I pointed out to Peter that Atheism cannot account for morality. I did not accuse him of being immoral, but I did accuse him of borrowing his choice of moral living from the Christian worldview, the very worldview he denounces. He expresses moral outrage on a number of fronts, but he cannot account for any type of moral living given his atheistic assumptions. At death, if atheism is true, there is no difference between Adolf Hitler and Abraham Lincoln, so why should there be any moral difference between them this side of the grave? At death, we are no more than dust in the wind. In life, we are nothing more than wet dust!
Atheism is a worldview driven by faith in a system of thought supposedly generated by a brain that evolved from a pre-biotic soup of chemicals that randomly emits electrical impulses through its gray matter no different from a build up of electrical energy and dissipated through a lightening strike. But how can a materialist know that an evolved brain can be trusted to know anything authoritatively or claim that certain behaviors are morally right or wrong given purely materialistic assumptions? C.S. Lewis puts it this way:
If the solar system was brought about by an accidental collision, then the appearance of organic life on this planet was also an accident, and the whole evolution of Man was an accident too. If so, then all our thought processes are mere accidents—the accidental by-product of the movement of atoms. And this holds for the materialists’ and astronomers’ as well as for anyone else’s [thought processes]. But if their thoughts—i.e., of Materialism and Astronomy—are merely accidental by-products, why should we believe them to be true? I see no reason for believing that one accident would be able to give correct account of all the other accidents.

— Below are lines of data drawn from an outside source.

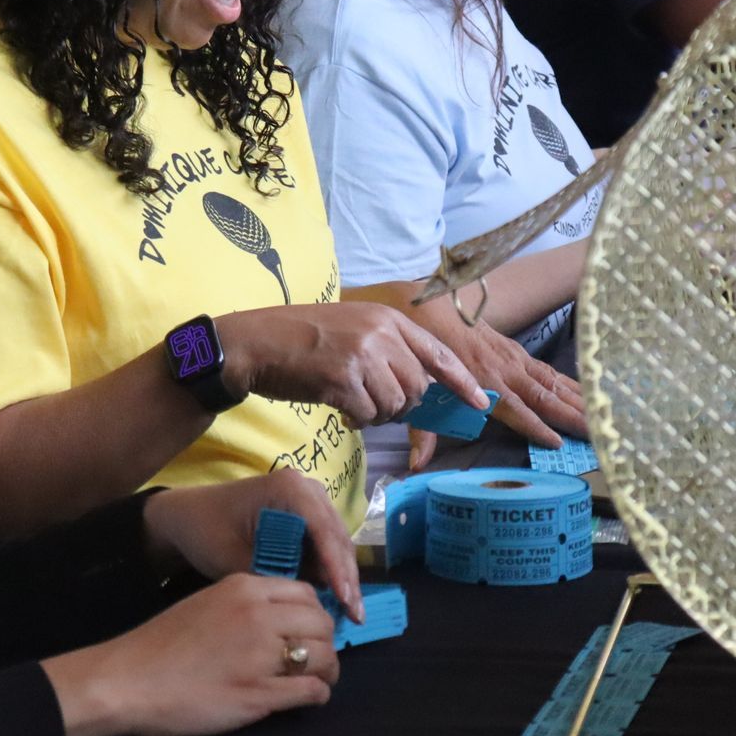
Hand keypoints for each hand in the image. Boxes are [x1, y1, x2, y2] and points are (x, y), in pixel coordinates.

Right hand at [43, 574, 338, 735]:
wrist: (128, 681)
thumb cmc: (160, 646)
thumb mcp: (206, 605)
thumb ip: (244, 606)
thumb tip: (279, 618)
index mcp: (244, 589)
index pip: (306, 593)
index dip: (314, 615)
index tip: (308, 631)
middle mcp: (258, 615)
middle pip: (321, 623)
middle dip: (326, 642)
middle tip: (317, 660)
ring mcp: (260, 655)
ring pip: (324, 656)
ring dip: (328, 670)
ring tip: (318, 680)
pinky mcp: (259, 693)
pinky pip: (311, 690)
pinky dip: (317, 695)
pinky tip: (308, 699)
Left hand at [143, 468, 362, 620]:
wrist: (188, 516)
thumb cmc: (207, 531)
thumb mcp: (235, 559)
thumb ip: (272, 577)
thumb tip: (308, 603)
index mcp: (289, 489)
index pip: (323, 530)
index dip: (337, 567)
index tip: (345, 600)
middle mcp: (306, 489)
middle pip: (337, 536)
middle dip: (347, 577)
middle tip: (356, 615)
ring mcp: (309, 501)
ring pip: (337, 542)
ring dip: (344, 576)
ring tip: (352, 612)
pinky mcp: (306, 516)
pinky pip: (326, 544)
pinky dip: (332, 570)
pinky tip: (338, 597)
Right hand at [217, 303, 487, 427]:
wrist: (255, 343)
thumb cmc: (301, 339)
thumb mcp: (353, 330)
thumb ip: (388, 349)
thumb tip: (420, 388)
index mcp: (387, 317)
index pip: (438, 353)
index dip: (462, 381)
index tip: (479, 403)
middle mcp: (380, 333)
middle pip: (417, 387)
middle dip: (402, 405)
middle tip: (373, 403)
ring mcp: (362, 355)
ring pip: (394, 405)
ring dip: (377, 414)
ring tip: (352, 402)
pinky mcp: (342, 379)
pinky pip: (367, 414)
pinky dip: (356, 418)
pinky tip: (339, 407)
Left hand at [403, 318, 585, 471]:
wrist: (430, 306)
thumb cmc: (425, 350)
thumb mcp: (419, 390)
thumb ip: (423, 430)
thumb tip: (417, 465)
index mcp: (483, 382)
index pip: (515, 409)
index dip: (536, 426)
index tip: (558, 443)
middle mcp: (505, 371)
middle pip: (544, 397)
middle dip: (572, 417)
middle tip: (599, 435)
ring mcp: (515, 360)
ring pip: (553, 383)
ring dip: (579, 401)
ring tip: (603, 419)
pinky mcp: (518, 352)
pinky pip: (549, 372)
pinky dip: (571, 384)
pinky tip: (589, 395)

Charles Darwin saw the same problem when he argued for the existence of God by use of reason. How can our conception of reason be trusted to account for anything given its evolutionary origin—even if it actually exists—and elusive matter-based origin and functionality? “But then arises the doubt,” Darwin argued, “can the mind of man, which has, as I fully believe, been developed from a mind as low as that possessed by the lowest animals, be trusted when it draws such grand conclusions?” Of course, given theistic assumptions, the ability to reason and the reality of morality are accounted for in the proposition that “In the beginning God created the heavens and the earth” and “created man in His own image” (Gen. 1:1). The atheist recoils at such talk, but he actually needs this premise to account for all the tools he uses to denounce the God he claims he does not need.
Peter, like so many atheists, is an “interloper on God’s territory. Everything he uses to construct his system has been stolen from God’s ‘construction site.’ The unbeliever is like the little girl who must climb on her father’s lap to slap his face. . . . [T]he unbeliever must use the world as it has been created by God to try to throw God off His throne.”